This is why, Ms. Carvalho explained, their protection is a priority for UNEP and a special focus of the UN Decade on Ecosystem Restoration.
According to the expert, the UN Climate Conference (COP 26), last November, “started to shine a spotlight on the role of finance and political will.”
“[But] more of both need to be channelled towards wetlands, enshrined in countries’ Nationally Determined Contributions (NDCs), and better integrated into development plans”, she said.
Benefits
Teeming with different species, wetlandsare also a key ally in the fight to stop biodiversity loss.
Over 140,000 species, including 55 per cent of all fish, rely on freshwater habitats for their survival. Freshwater species are important to local ecosystems, provide sources of food and income to humans, and are key to flood and erosion control.

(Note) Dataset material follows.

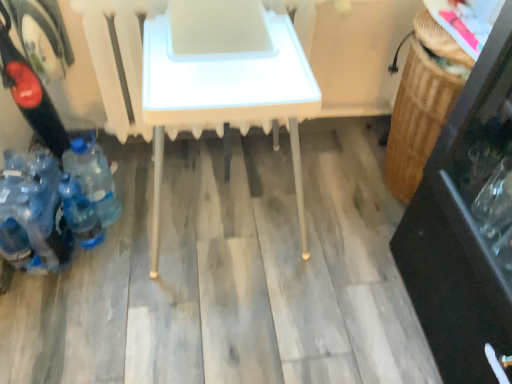
Locate an element on the screen. The image size is (512, 384). vacant space behind blue plastic bottle at lower left, the 3th bottle positioned from the left is located at coordinates (128, 180).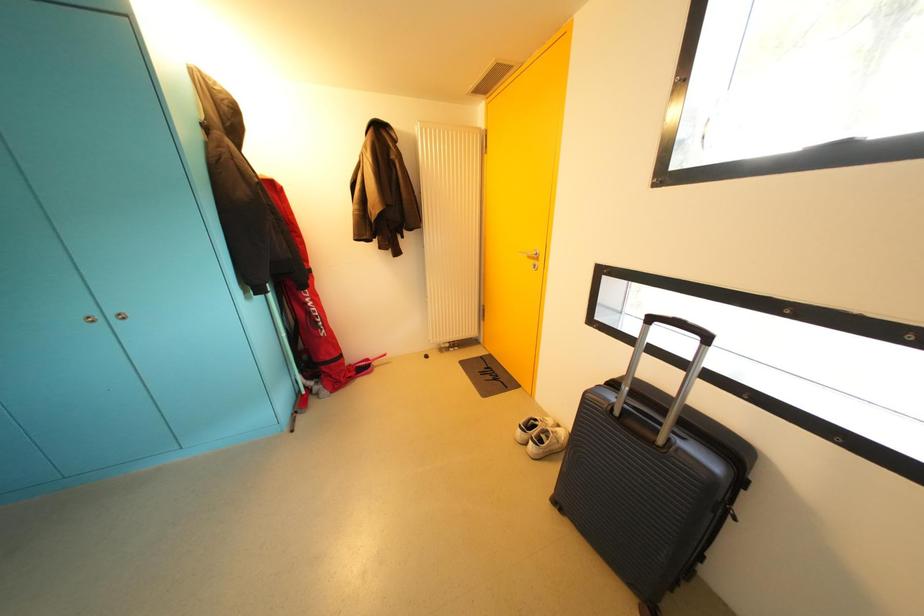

Despite this important contribution, wetland species are going extinct more rapidly than terrestrial or marine species, with almost a third of all freshwater biodiversity facing extinction.
According to UNEP, the good news is that protection, sustainable management and restoration of wetlands work, and this damage can be reversed.
One project in the Baltic, for instance, aims to improve water quality in lagoons polluted by fertilizer run-off by using floating, vegetation-rich, wetlands to remove nutrients such as nitrogen and phosphorus.
In 2015, under Sustainable Development Goal 6, Target 6, all countries committed to protect and restore wetlands, by 2030.
The World Day, 2 February, also marks the anniversary of the Convention on Wetlands, which was adopted as an international treaty in 1971.